--- EXTRAIT DU TEXTE ---
▼▼▼
Nichée au cœur des Hauts Plateaux algériens, Bordj Bou Arreridj est une ville fascinante qui mérite d’être découverte. Chef-lieu de la wilaya éponyme, cette cité de taille moyenne allie un riche patrimoine historique à un dynamisme économique remarquable. Dans cet article, nous vous proposons un voyage approfondi à la découverte de Bordj Bou Arreridj, de ses origines à son développement actuel.
Histoire et origines de Bordj Bou Arreridj
L’époque ottomane : naissance d’une place forte stratégique
L’histoire de Bordj Bou Arreridj remonte à l’époque ottomane. Son nom même est révélateur de ses origines : « Bordj » signifie « fort » en arabe, tandis que « Bou Arreridj » fait référence à la tribu sur le territoire de laquelle ce fort a été érigé. La ville trouve ses racines dans une place forte construite par les soldats turcs du beylik de Constantine, visant à contrôler la plaine fertile de la Medjana.
▲▲▲
--- DONNÉES RECUEILLIES ---
▼▼▼
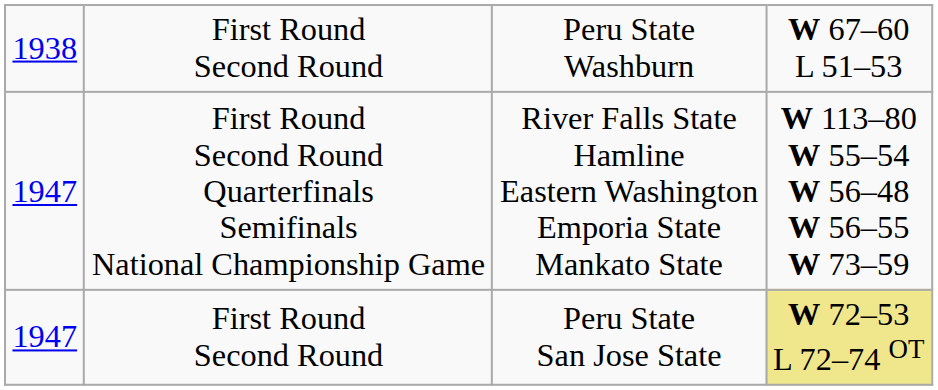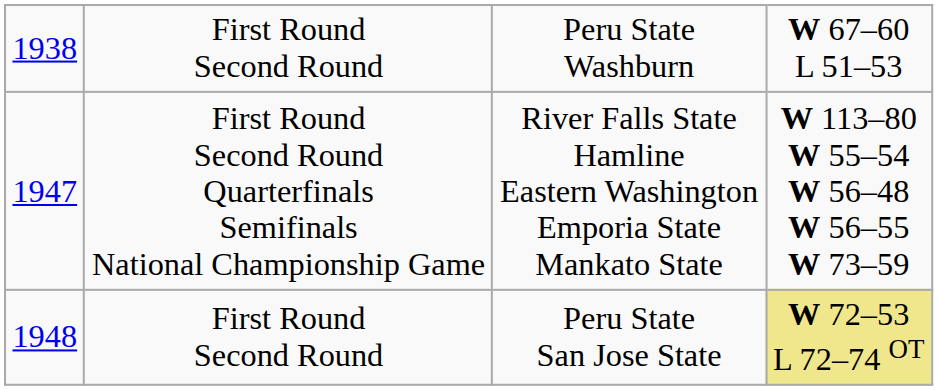First Round Second Round / Peru State San Jose State | column 1: 1947 -> 1948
▲▲▲
Pouvez-vous mettre à jour le texte sur Bordj Bou Arreridj en reprenant tout ce qui va de « Histoire et origines » jusqu'à « de la Medjana. », avec « citadelle » à la place de « place forte » ?

Histoire et origines de Bordj Bou Arreridj
L’époque ottomane : naissance d’une citadelle stratégique
L’histoire de Bordj Bou Arreridj remonte à l’époque ottomane. Son nom même est révélateur de ses origines : « Bordj » signifie « fort » en arabe, tandis que « Bou Arreridj » fait référence à la tribu sur le territoire de laquelle ce fort a été érigé. La ville trouve ses racines dans une citadelle construite par les soldats turcs du beylik de Constantine, visant à contrôler la plaine fertile de la Medjana.